O Governo mexeu igualmente no instrumento legal que norma as actividades das Agências de Viagens, traduzindo o reconhecimento do Executivo, da importância que este sector detém, como intermediário, ao promover o turismo e atrair turistas para o país.

Entre acções que hoje trazem resultados impactantes para o sector do Turismo, haverá que destacar a auscultação que o país fez aos operadores do ramo, em seminários realizados em Joanesburgo, Cidade do Cabo e Durban, com uma participação recorde. Os operadores tiveram a oportunidade apontar problemas concretos que afectam a sua actividade, facilitando deste modo a acção do Governo nas reformas a promover.

Um dos problemas apontados de forma reiterada tem a ver com os vistos. Isto levou o Governo a introduzir o visto de fronteira, que veio revolucionar a entrada de turistas. Haverá que reconhecer que algumas das medidas têm o seu tempo de maturação, até se poder ver resultados concretos.

Aponta-se como resultado da introdução do visto de fronteira, o lugar cimeiro que a África do Sul ocupa em termos de entradas de turistas estrangeiros em Moçambique. Com efeito, nos dois últimos anos o mercado sul-africano representou cerca de 52.4 por cento. Regista-se um crescimento de 34 por cento, em 2015 e 7 por cento em 2016. Curiosamente este crescimento coincide com o período em que o Governo promoveu no país vizinho, seminários de auscultação dos operadores.

No mesmo período regista-se crescimento do mercado alemão, 74.6 por cento em 2015 e em 2016 o incremento situou-se nos 4.1 por cento, o que veio a compensar o decrescimento do mercado Português, em 76.9 por cento em 2015 e 5.6 por cento em 2016. Este decréscimo está associado à crise que afectou Portugal, entretanto em franca recuperação.

Não pode passar despercebido o acordo firmado entre a Associação das Agências de Viagem de Moçambique, AVITUM e a sua contraparte portuguesa, que a curto prazo pode trazer um outro panorama em termos de chegadas internacionais do mercado emissor português no nosso país.

Frise-se que a atracção de turistas de fora da região, a exemplo da Alemanha, representa uma mais-valia, uma vez que eles gastam todos os seus recursos em Moçambique, pois não têm como trazer quaisquer consumíveis. Por outro lado, só podem usar meio de transporte aéreo e gastam igualmente na aquisição de visto, diferentemente de países como a África do Sul, por via da isenção, e usa a sua própria cozinha.

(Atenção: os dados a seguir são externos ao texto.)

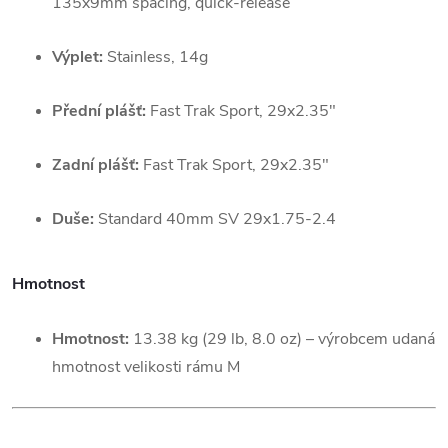
135x9mm spacing, quick-release
Výplet:
Stainless, 14g
Přední plášť:
Fast Trak Sport, 29x2.35"
Zadní plášť:
Fast Trak Sport, 29x2.35"
Duše:
Standard 40mm SV 29x1.75-2.4
Hmotnost
Hmotnost:
13.38 kg (29 lb, 8.0 oz) – výrobcem udaná
hmotnost velikosti rámu M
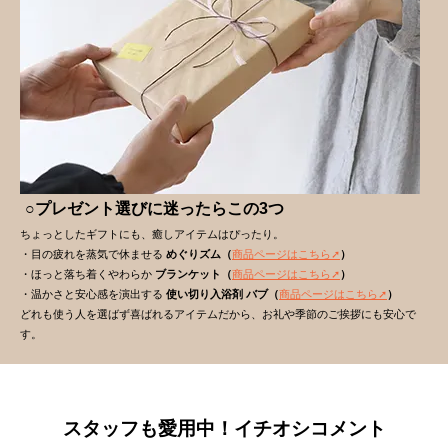
○プレゼント選びに迷ったらこの3つ
ちょっとしたギフトにも、癒しアイテムはぴったり。
・目の疲れを蒸気で休ませる
めぐりズム（
商品ページはこちら➚
）
・ほっと落ち着くやわらか
ブランケット（
商品ページはこちら➚
）
・温かさと安心感を演出する
使い切り入浴剤 バブ（
商品ページはこちら➚
）
どれも使う人を選ばず喜ばれるアイテムだから、お礼や季節のご挨拶にも安心で
す。
スタッフも愛用中！イチオシコメント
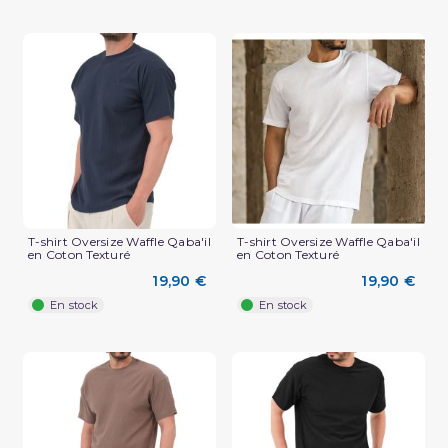
T-shirt Oversize Waffle Qaba'il
T-shirt Oversize Waffle Qaba'il
en Coton Texturé
en Coton Texturé
(2 avis)
19,90 €
19,90 €
En stock
En stock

Isto não quer dizer, de forma alguma, que os turistas sul-africanos não gastam em Moçambique. Eles têm impacto no mercado retalhista, ao promover compras do lado de Moçambique, incluindo no mercado informal. Este tipo de aquisições tem entretanto o inconveniente de subestimar a contribuição do Turismo no PIB, fixando-se actualmente em 2.5 por cento.

Não é sonhar acordado que pelo potencial existente e com as reformas em curso, o turismo pode um dia vir a competir em termos de contribuição para o PIB, com os chamados grandes projectos. Temos de assumir que é um processo com as suas fases. Haverá que ganhar o maior elemento de competitividade regional, o visto. Semanalmente sucedem-se notícias de profundas modificações e facilitação do visto de país em país, numa clara guerra (positiva) no mercado de turismo.

Moçambique está embalado neste processo que se espera mude o panorama a breve trecho, pois o turismo é a movimentação e entrada de pessoas, sendo a paz o valor determinante. As medidas tomadas pelo Governo relativamente à abertura do nosso espaço aéreo, para a entrada de mais companhias aéreas a operarem no país, criou muitas facilidades. O formato do país encerra muitos desafios que muitas vezes por via terrestre torna-se extremamente complicado.